A lo mejor se ha ido de vacaciones y todo esto solo es cosa de una semana. Pero no ha dejado ningún cartelito avisando y los currelas autónomos no poseen dicho lujo. El de largarse por ahí, digo. Cerrar y dejar de facturar, también. Además, ha arrancado la hoja donde venía el nuevo horario de apertura que impuso. De ocho a tres en verano, tardes cerrados, domingos también últimamente. Algo había cambiado, se había relajado. A lo mejor se estaba enamorando y ha dejado esta profesión esclava de apertura infinita para dedicarse a amar, disfrutar la vida, hacer el loco, un año sabático viviendo en el coche junto a ella, durmiendo en la arena, ducharse con agua salada en el mar.
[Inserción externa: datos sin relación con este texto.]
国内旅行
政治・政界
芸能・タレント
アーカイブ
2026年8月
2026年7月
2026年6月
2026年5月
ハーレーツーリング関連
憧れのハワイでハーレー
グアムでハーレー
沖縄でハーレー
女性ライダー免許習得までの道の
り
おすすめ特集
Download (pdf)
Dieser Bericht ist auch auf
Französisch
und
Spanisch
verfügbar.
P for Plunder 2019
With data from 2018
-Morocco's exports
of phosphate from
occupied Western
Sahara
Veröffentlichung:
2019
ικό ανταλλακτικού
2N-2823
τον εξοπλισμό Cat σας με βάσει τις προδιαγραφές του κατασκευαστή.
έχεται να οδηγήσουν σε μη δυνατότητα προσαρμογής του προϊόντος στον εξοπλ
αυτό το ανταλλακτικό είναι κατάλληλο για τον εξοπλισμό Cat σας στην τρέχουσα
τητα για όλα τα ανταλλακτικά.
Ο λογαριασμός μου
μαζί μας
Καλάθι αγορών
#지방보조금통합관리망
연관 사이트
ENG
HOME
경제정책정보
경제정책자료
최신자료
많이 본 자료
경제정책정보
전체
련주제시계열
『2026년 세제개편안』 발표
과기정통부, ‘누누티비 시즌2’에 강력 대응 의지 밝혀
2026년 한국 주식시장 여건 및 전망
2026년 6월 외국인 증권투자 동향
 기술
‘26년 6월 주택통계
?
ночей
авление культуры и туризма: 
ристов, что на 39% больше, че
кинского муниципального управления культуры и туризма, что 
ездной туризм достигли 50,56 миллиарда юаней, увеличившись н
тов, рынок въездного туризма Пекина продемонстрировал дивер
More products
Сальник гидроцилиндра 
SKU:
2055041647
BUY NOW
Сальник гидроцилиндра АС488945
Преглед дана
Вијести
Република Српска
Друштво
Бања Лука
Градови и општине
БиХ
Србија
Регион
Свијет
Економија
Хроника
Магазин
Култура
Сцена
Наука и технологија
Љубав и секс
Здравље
Espero de corazón que sea eso.
Y ahora qué hago yo, Antonio. La manía de desayunar, tomar algo sólido y tostado y untado de algo. Solvento la papeleta comprando el pan en un supermercado cercano. Lo sé, eso no es pan ni es nada. Pero qué pretendes, que explore de nuevo el barrio, que me patee las calles e incursione en el territorio de un nuevo Antonio, que rompa mi timidez por la mitad y vuelva a empezar de cero, el proceso, la confianza, ser nuevo cliente.
A lo mejor me acoge bien, como seguro que bien habrá recibido a otros que fueron parroquianos tuyos. O hago yo de Antonio y me hago mi propio pan y abro mi huerto en la terraza y pongo unas placas solares en el balcón. Dicen que es el futuro que nos espera. A lo mejor la solución es dejar el pan. Una señal, dejar de engordar. Pasarme a la fruta, los cereales integrales, apuntarme yo también a crossfit y a lo mejor encuentro ahí a Antonio, me explica y nos abrazamos. O a lo mejor debo pasarme a los churros y tirar la línea y todo por la borda. Al fin y al cabo es el mismo invento pero imaginado por una mente calenturienta y fantasiosa. Sí, me temo que este podría ser el final del pan.